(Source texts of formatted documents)
....................

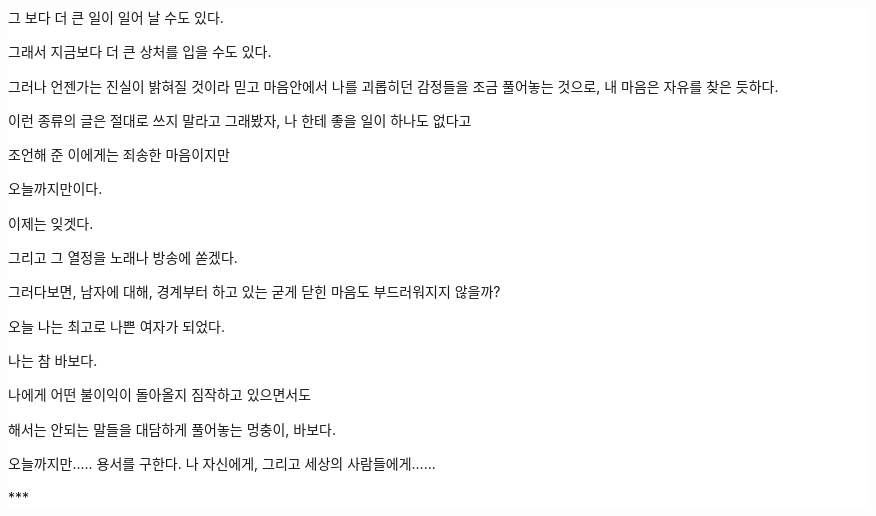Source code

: 그 보다 더 큰 일이 일어 날 수도 있다.
  
그래서 지금보다 더 큰 상처를 입을 수도 있다.
  

  
그러나 언젠가는 진실이 밝혀질 것이라 믿고 마음안에서 나를 괴롭히던 감정들을 조금 풀어놓는 것으로, 내 마음은 자유를 찾은 듯하다.
  
이런 종류의 글은 절대로 쓰지 말라고 그래봤자, 나 한테 좋을 일이 하나도 없다고
  
조언해 준 이에게는 죄송한 마음이지만
  

  
오늘까지만이다.
  
이제는 잊겟다.
  
그리고 그 열정을 노래나 방송에 쏟겠다.
  
그러다보면, 남자에 대해, 경계부터 하고 있는 굳게 닫힌 마음도 부드러워지지 않을까?
  

  
오늘 나는 최고로 나쁜 여자가 되었다.
  
나는 참 바보다.
  
나에게 어떤 불이익이 돌아올지 짐작하고 있으면서도
  
해서는 안되는 말들을 대담하게 풀어놓는 멍충이, 바보다.
  

  
오늘까지만..... 용서를 구한다. 나 자신에게, 그리고 세상의 사람들에게......
  
\***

....................

** WHAT YOU ARE ASKED TO DO **
Because the pictures are not wanted, retype every record exactly without them.

** WRITTEN RESPONSE **
Source code

: 그 보다 더 큰 일이 일어 날 수도 있다.
  
그래서 지금보다 더 큰 상처를 입을 수도 있다.
  

  
그러나 언젠가는 진실이 밝혀질 것이라 믿고 마음안에서 나를 괴롭히던 감정들을 조금 풀어놓는 것으로, 내 마음은 자유를 찾은 듯하다.
  
이런 종류의 글은 절대로 쓰지 말라고 그래봤자, 나 한테 좋을 일이 하나도 없다고
  
조언해 준 이에게는 죄송한 마음이지만
  

  
오늘까지만이다.
  
이제는 잊겟다.
  
그리고 그 열정을 노래나 방송에 쏟겠다.
  
그러다보면, 남자에 대해, 경계부터 하고 있는 굳게 닫힌 마음도 부드러워지지 않을까?
  

  
오늘 나는 최고로 나쁜 여자가 되었다.
  
나는 참 바보다.
  
나에게 어떤 불이익이 돌아올지 짐작하고 있으면서도
  
해서는 안되는 말들을 대담하게 풀어놓는 멍충이, 바보다.
  

  
오늘까지만..... 용서를 구한다. 나 자신에게, 그리고 세상의 사람들에게......
  
\***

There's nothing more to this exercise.